Currently all businesses, including family-run entities, are suffering and the valuations which they may have achieved this time last year, could be drastically different this year. The same goes for property prices, which are down over 20% from the middle of last year. As a result, the capital value of marital assets will have decreased, as would the dividends from family-run companies and, increasingly, as the downturn continues, rental income from property portfolios. This could dramatically alter a divorcing couple’s financial settlement as the available assets may not be enough for the couple to achieve a clean break.

There is no obligation for the Hong Kong courts to put a clean break in place but when there are sufficient funds available it will endeavour to ensure that both parties exit their marriage with enough financial security for the future. The court will assess all assets and income owned by the couple in any location, either solely or jointly. This can cause difficulty when dealing with individuals residing in Hong Kong as many have assets all over the world, but may be an advantage these days where a geographical spread of the portfolio could be good news.

Getting a balanced settlement

In order to achieve a clean break, there needs to be an assessment of what the financially weaker party requires on a monthly basis. This may result in a capitalized lump sum payment. Care must be taken to ensure that there is a fair division of risk as well as assets. With the current economic environment in a state of flux it is important not to leave one party with the more risky illiquid assets and the other with the financial security of cash. It is the court’s duty to achieve a fair solution for both parties and to take such factors into consideration, and those advising clients should be aware of the pitfalls.

We saw this in Hong Kong during and following the last financial crisis, where one party may have been left with illiquid investments which had decreased in value, while the other had liquid capital. The court cannot vary the amount of a lump sum, only the terms of the payment, and therefore it was unable to change the orders which had been made. The result in reality was that one party was left with considerably more than half, which had not been the intention of the parties nor the court. Once the order has been made, there is precious little that can be done retrospectively. Particular care should therefore be taken in such an economic environment.

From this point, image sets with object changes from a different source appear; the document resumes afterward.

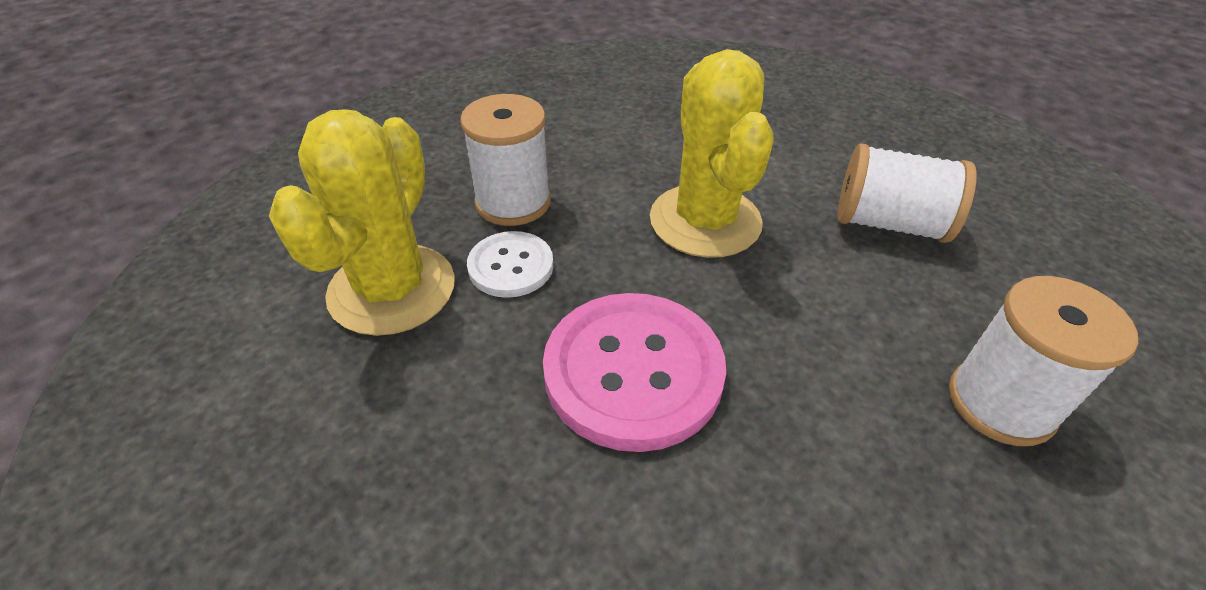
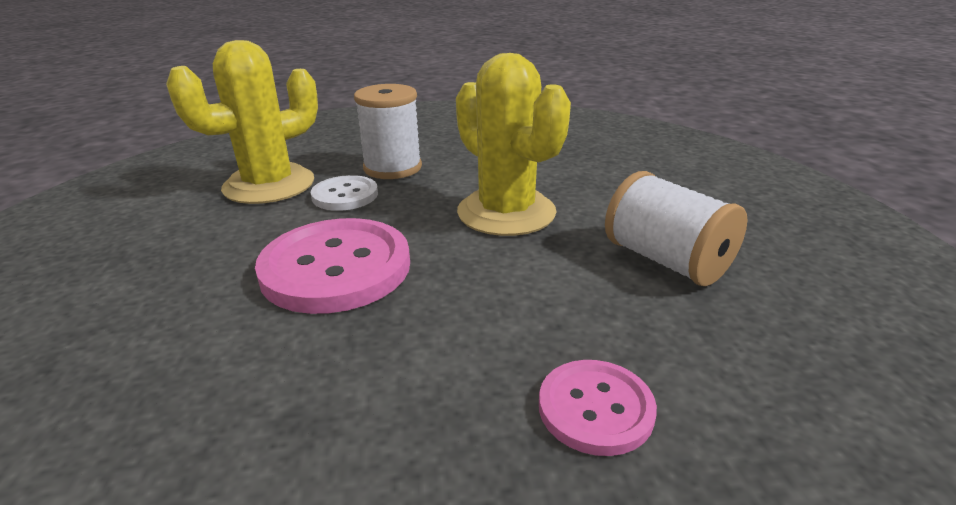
camera: 35 degrees right, 15 degrees down
(705, 221) = (506, 212): yellow cactus -> yellow cactus turned 60 degrees counterclockwise
(1000, 403) = (595, 408): white spool -> pink button

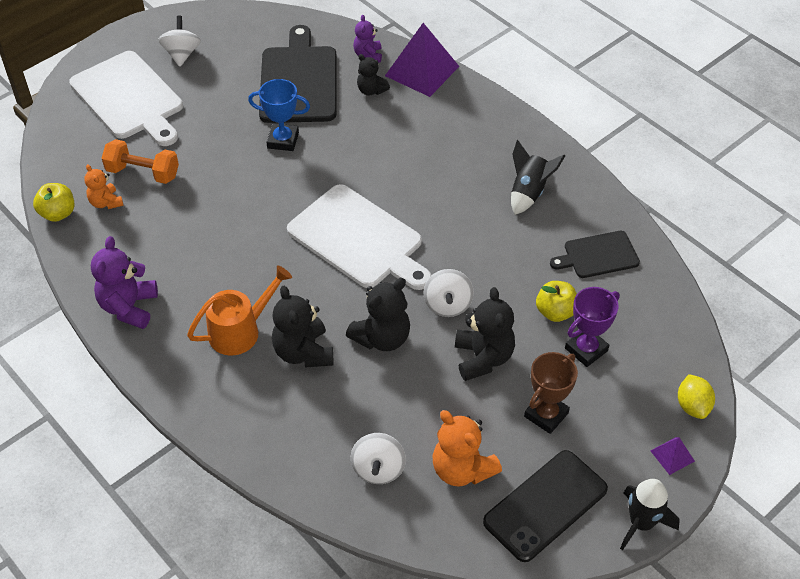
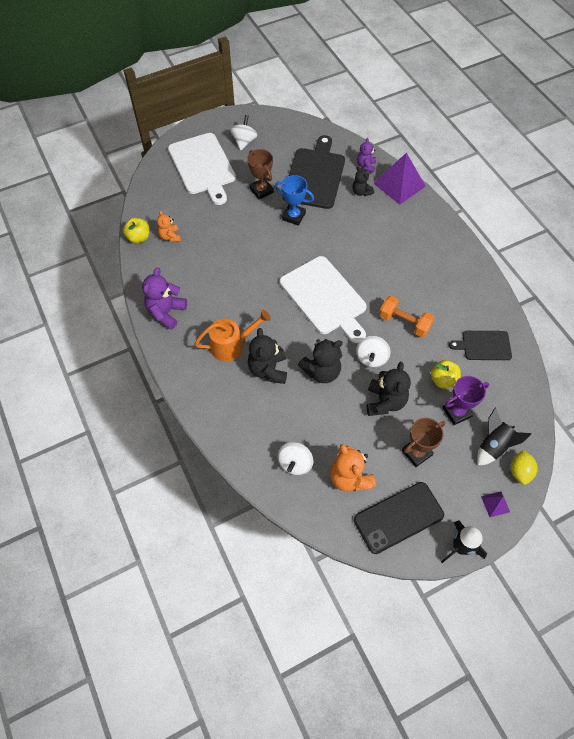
camera: 15 degrees right, 10 degrees up
(143, 173) = (198, 220): orange dumbbell -> orange dumbbell (404, 323)
(226, 115) = (261, 190): none -> brown trophy
(529, 192) = (448, 289): black rocket -> black rocket (493, 445)

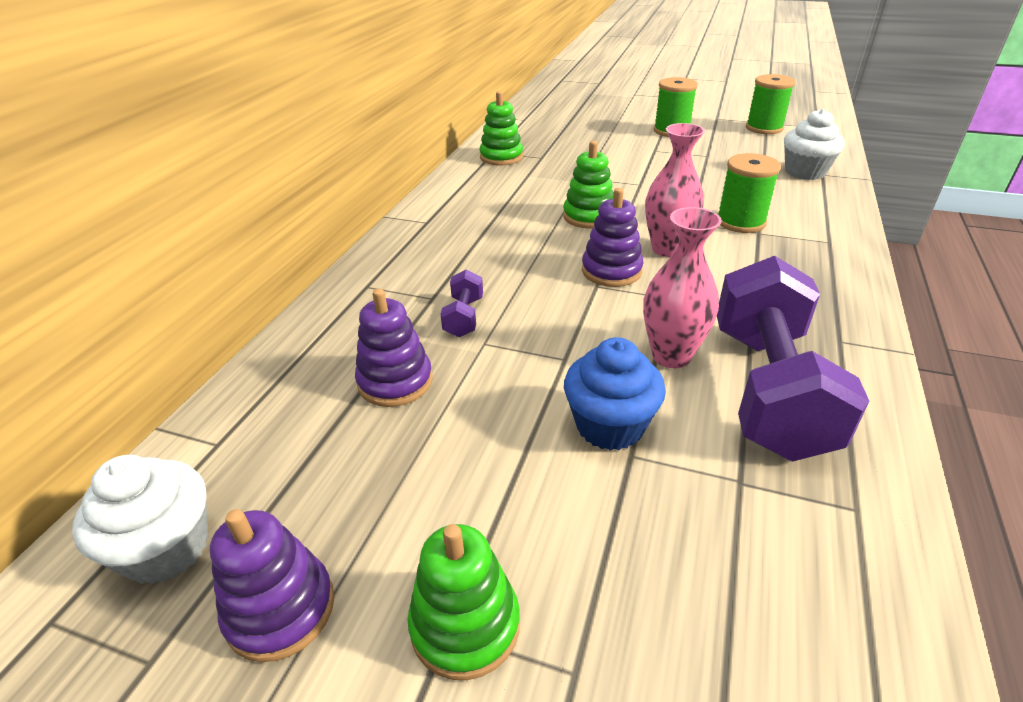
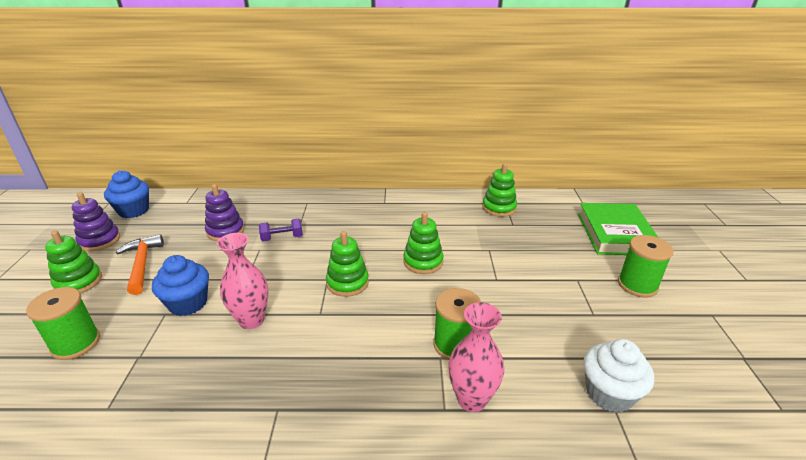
camera: 70 degrees right, 5 degrees down
(167, 548) = (133, 211): white cupcake -> blue cupcake
(448, 504) = (142, 264): none -> orange hammer
(589, 120) = (615, 234): none -> green book
(611, 271) = (347, 283): purple stacking toy -> green stacking toy
(667, 249) = (388, 305): pink vase -> pink vase (472, 399)
(764, 128) = (720, 356): green spool -> green spool (76, 343)
(768, 390) = (217, 367): purple dumbbell -> none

Increasingly, where there is uncertainty around the viability of capital assets, divorce settlements will include the payment of monthly maintenance payments, perhaps in addition to a more modest lump sum. As the amount of a monthly maintenance can be varied with any change in circumstance, this therefore provides some flexibility in the settlement to allow for external events which may impact the parties’ future financial security. It is possible to have a joint lives maintenance agreement or a fixed term depending on what may be appropriate in the circumstances.

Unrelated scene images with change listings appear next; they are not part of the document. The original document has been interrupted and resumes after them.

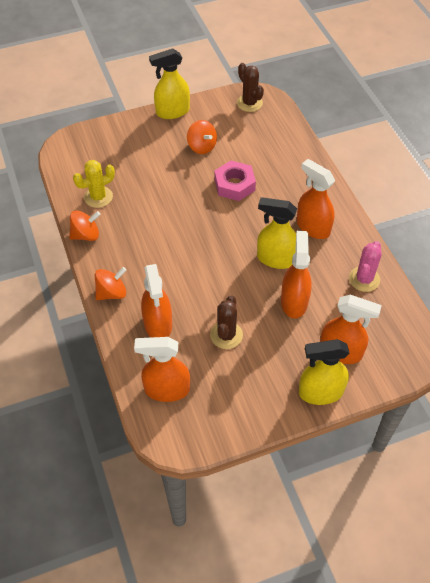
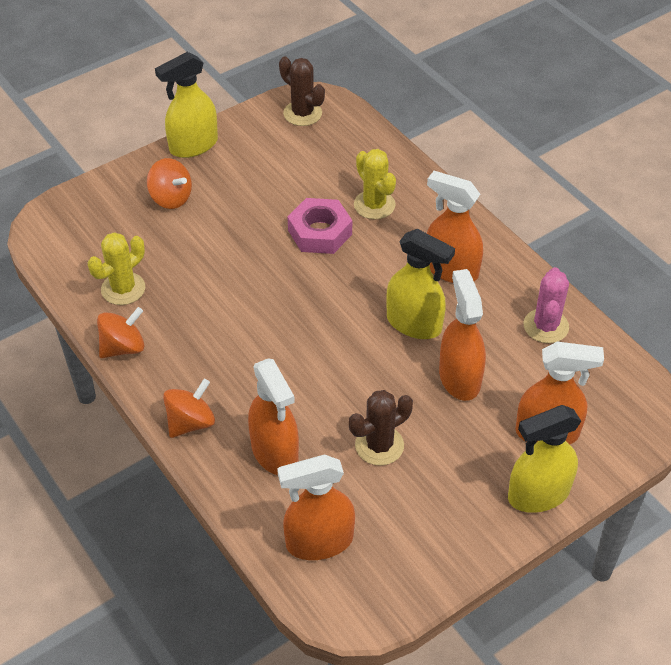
camera: 15 degrees left, 5 degrees down
(202, 146) = (254, 187): orange spinning top -> orange spinning top (171, 198)
(226, 335) = (379, 445): brown cactus -> brown cactus turned 60 degrees clockwise
(276, 173) = (374, 205): none -> yellow cactus
(276, 259) = (414, 324): yellow spray bottle -> yellow spray bottle turned 150 degrees counterclockwise

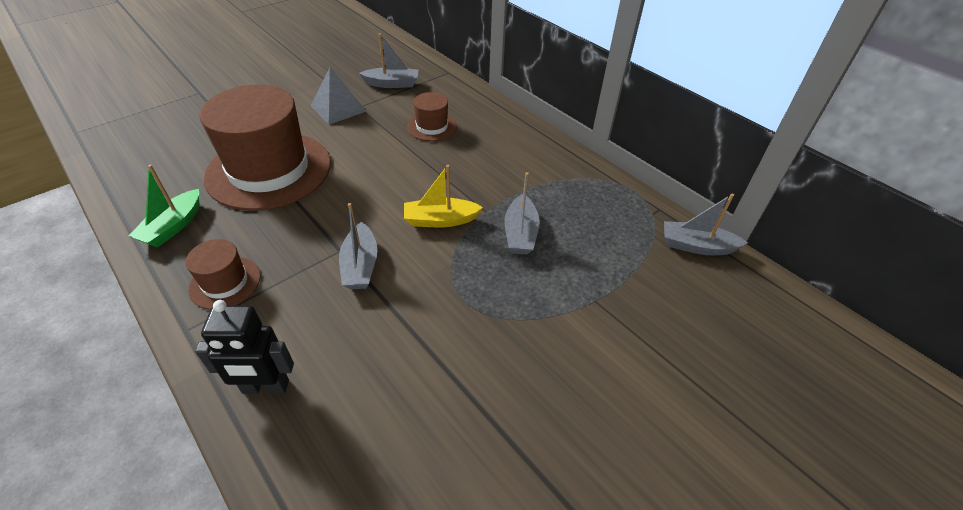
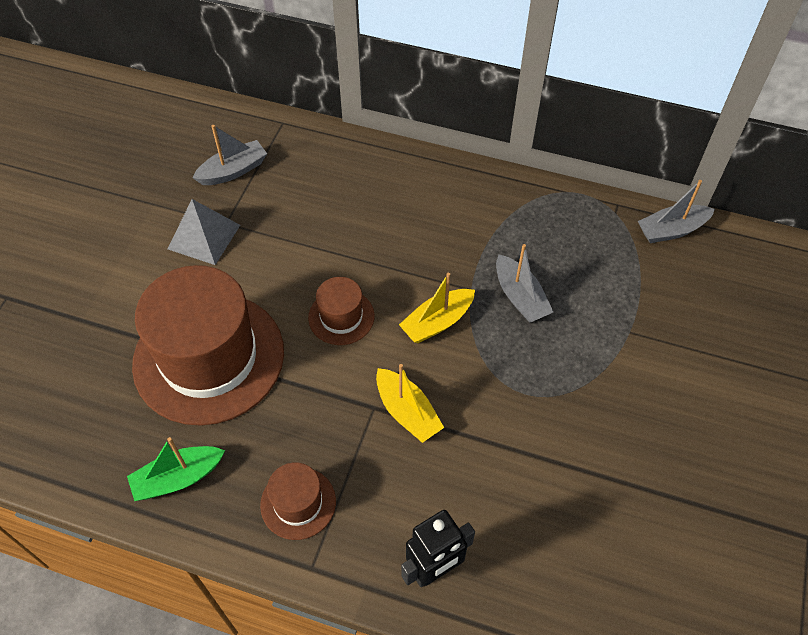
camera: 30 degrees left, 10 degrees up
(173, 226) = (178, 478): green boat -> green boat turned 75 degrees clockwise
(360, 265) = (407, 412): grey boat -> yellow boat
(432, 127) = (331, 211): brown hat -> brown hat (341, 317)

Practical matters; adjournments and revaluations

The current crisis also has an impact on the practice of family law. We are already feeling the pressure of mounting cases which have been adjourned but there may also be considerable adjustments to the valuations already given to the court. For many cases, new valuations will have to be sought from experts, more papers filed with the court and, regrettably, an impact on legal costs as a result.

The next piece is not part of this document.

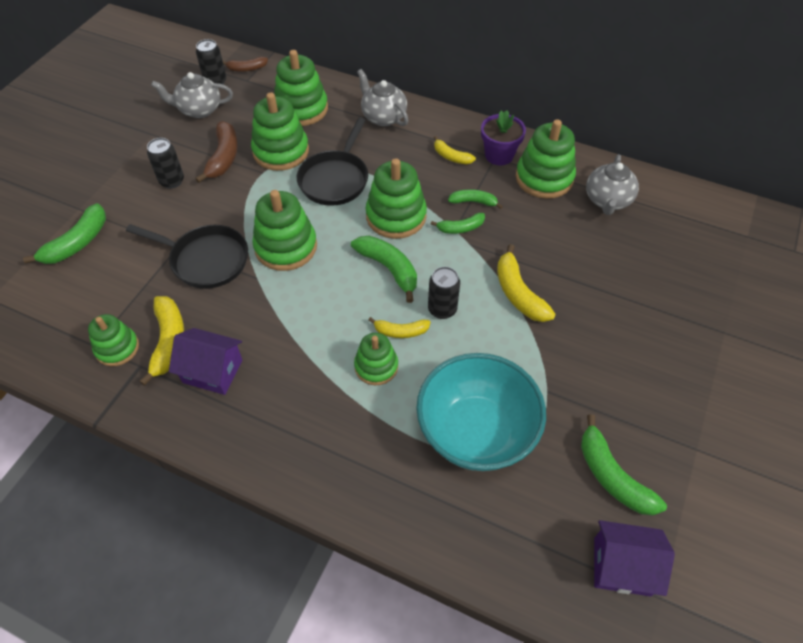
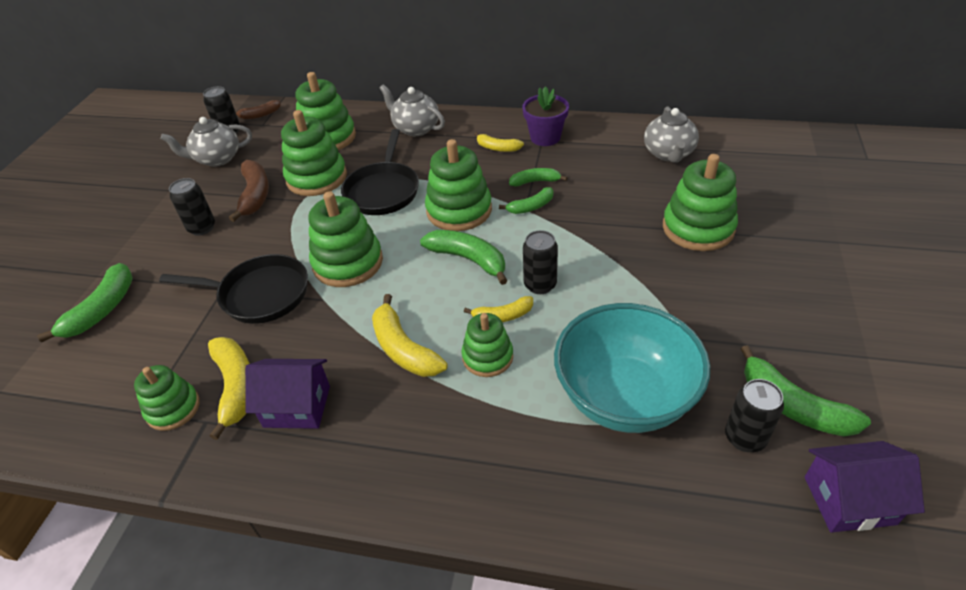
camera: 10 degrees left, 10 degrees down
(518, 293) = (614, 252): yellow banana -> yellow banana (403, 349)
(544, 178) = (598, 147): green stacking toy -> green stacking toy (698, 228)
(560, 492) = (745, 438): none -> black can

In conclusion, during times of financial uncertainty, careful consideration of what will be a secure settlement is required when balancing liquid and illiquid assets. It might also be more appropriate to use monthly maintenance payments during this period, rather than settle with a clean break. Unsurprisingly, where possible, couples are increasingly looking to put their divorce on hold until the global economy and politics at home stabilize and the threat from COVID 19 recedes, in order to protect their assets. This could be a very good idea, given the current climate and let’s hope for some good news for Hong Kong later in 2020.